Reporting from Guantanamo Bay, Cuba — At first glance, the military trials of terrorism suspects at Guantanamo Bay appear to be winding down.
One prisoner recently pleaded guilty to murder and other charges, and just one more, Noor Uthman Mohammed of Sudan, is charged with war crimes for alleged complicity with Al Qaeda. Of nearly 800 terrorism suspects brought to this remote U.S. base in southern Cuba over nearly nine years, 174 remain, most because of diplomatic troubles between Washington and their home countries rather than out of concern they would pose a security threat if freed.
FOR THE RECORD:
Guantanamo Bay tribunals: An article in Wednesday's Section A about military tribunals at Guantanamo Bay said that New York psychiatrist Michael Welner based his analysis of conditions in the detention facility's Camp 4 on the single June visit he mentioned during two days of testimony. Welner reported after publication that he had also visited the camp for compliant detainees on April 28 and on the weekend before his Oct. 26-27 testimony for the government. —
But the case of Omar Khadr, who pleaded guilty to throwing a grenade that killed a U.S. soldier, is a reminder that many vexing questions concerning Guantanamo and its prisoners remain unanswered. Among them: Who should be tried there? And do conditions at the prison actually encourage radicalism?
The downsizing of the prisoner population and the dearth of activity at the military tribunal are the result of political indecision and fear of voter backlash, say critics of a forum that has been under fire since it was created after the Sept. 11, 2001, terrorist attacks.
Despite President Obama's pledge to close Guantanamo within a year of taking office, new charges are being drawn up against an unspecified number of prisoners who cannot be tried under the more restrictive rules of evidence in U.S. federal courts, prosecutors say.
Trying terrorism suspects in criminal courts on the U.S. mainland presents other problems as well. Charges against five "high-value detainees" accused of plotting Sept. 11 have been delayed for months, some believe, because of political posturing in Congress that has made Americans fearful of having the most dangerous prisoners brought to U.S. soil for trial.
A case-by-case review last year led the White House to report that at least 40 others can't be tried in any forum yet they remain too dangerous to release.

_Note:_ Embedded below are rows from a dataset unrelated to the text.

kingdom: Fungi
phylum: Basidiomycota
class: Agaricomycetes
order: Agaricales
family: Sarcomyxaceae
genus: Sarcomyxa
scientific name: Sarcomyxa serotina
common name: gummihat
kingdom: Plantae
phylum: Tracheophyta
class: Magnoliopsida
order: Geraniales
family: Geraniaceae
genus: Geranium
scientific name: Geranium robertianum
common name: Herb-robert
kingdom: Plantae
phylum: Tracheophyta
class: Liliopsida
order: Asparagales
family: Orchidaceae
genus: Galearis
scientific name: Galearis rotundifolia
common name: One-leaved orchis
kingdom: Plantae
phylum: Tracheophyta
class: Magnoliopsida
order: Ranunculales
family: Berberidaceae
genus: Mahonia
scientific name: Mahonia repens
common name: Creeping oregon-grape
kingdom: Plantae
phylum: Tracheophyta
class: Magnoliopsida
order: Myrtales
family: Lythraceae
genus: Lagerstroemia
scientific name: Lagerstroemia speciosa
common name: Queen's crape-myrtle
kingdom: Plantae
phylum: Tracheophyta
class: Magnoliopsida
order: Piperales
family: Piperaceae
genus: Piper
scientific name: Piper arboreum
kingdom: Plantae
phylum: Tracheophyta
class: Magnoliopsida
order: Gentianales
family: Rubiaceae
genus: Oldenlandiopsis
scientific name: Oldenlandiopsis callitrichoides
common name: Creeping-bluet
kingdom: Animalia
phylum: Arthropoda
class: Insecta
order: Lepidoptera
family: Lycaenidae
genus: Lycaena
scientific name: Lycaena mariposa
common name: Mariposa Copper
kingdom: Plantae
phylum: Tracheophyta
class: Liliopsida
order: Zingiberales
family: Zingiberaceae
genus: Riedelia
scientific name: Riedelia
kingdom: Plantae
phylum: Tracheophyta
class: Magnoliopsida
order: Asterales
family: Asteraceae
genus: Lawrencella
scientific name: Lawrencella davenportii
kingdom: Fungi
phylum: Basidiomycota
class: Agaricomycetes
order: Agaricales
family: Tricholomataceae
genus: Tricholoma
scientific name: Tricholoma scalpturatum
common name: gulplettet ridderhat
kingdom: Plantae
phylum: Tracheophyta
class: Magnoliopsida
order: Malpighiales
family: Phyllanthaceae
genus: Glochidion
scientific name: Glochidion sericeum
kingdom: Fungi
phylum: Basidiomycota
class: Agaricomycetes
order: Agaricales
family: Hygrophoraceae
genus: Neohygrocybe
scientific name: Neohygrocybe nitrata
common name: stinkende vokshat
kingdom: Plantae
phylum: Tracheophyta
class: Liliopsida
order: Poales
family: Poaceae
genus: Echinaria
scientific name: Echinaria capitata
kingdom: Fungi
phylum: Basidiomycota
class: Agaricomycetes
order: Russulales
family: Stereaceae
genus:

Stalled by legal challenges and procedural flaws that have scuttled charges brought against at least a dozen other prisoners, including the Sept. 11 suspects, Guantanamo has produced only five convictions of the accused terrorists while U.S. federal courts have resolved more than 400 terrorism cases involving suspects who were not held at Guantanamo.
"Five convictions in eight years — that's not a great stat," Marine Col. Jeff Colwell, the chief defense counsel for military commissions, said of the tribunal's record. He expressed frustration with the on-again, off-again nature of the commissions, which leaves his defense lawyers uncertain about their role in representing detainees for whom charges are said to be pending.
"For us, we'd just like somebody to make a darned decision," Colwell said. "Federal courts, military commissions, some kind of combo? We just don't know."
Defenders of the Pentagon's makeshift judiciary insist the war court is independent of political influences. Critics have attacked the plea deal that freed Australian David Hicks in 2007 when then-Prime Minister John Howard needed a boost in what proved a doomed reelection bid.
Critics also raised questions about the recent case of Khadr.
The military commissions, as the tribunal is known here, on Sunday sentenced former child soldier Khadr to one more year of U.S. imprisonment and up to seven more once he is sent home to Canada. He faced a life sentence if convicted on any of five war-crimes charges, but pleaded guilty in exchange for the lighter sentence.
Why the government so drastically scaled back its punishment demands for the former Al Qaeda apprentice spurred speculation that the White House didn't want the embarrassment of prosecuting a child soldier in a forum tainted by vociferous foreign and domestic rebuke.
"I had no pressure on me to make this decision. The decision was mine and I stand by it," said Navy Capt. John Murphy, the commissions' chief prosecutor, who signed off on the Khadr plea deal, which was backed by diplomatic assurances from Canada that Ottawa would take him back.
The government's legal team for the Khadr sentencing, however, urged the jurors to give him at least another 25 years' imprisonment and tied Khadr, son of an Al Qaeda kingpin, to the terrorist organization's crimes going back to when Khadr was 3 years old.
The prosecution's portrayal of Khadr as a committed jihadist in his early teens and a poor prospect for rehabilitation might have done more to discredit Guantanamo operations than recommend them.
The government's chief witness, New York psychiatrist Michael Welner, described for the military jury a detention environment that deprived Khadr of a structured education and housed him for the last eight years with older, committed extremists who regarded him as "a rock star" for having killed a U.S. soldier.
"In Camp 4, he has marinated in hardened Islamic radicalism," said Welner, who based his analysis on a single visit to Guantanamo in June. Camp 4 is the communal-living camp reserved for the most compliant detainees.
"If that's true, it is a condemnation of the conditions of confinement to which the detainees have been subjected," said Alex Neve of Amnesty International.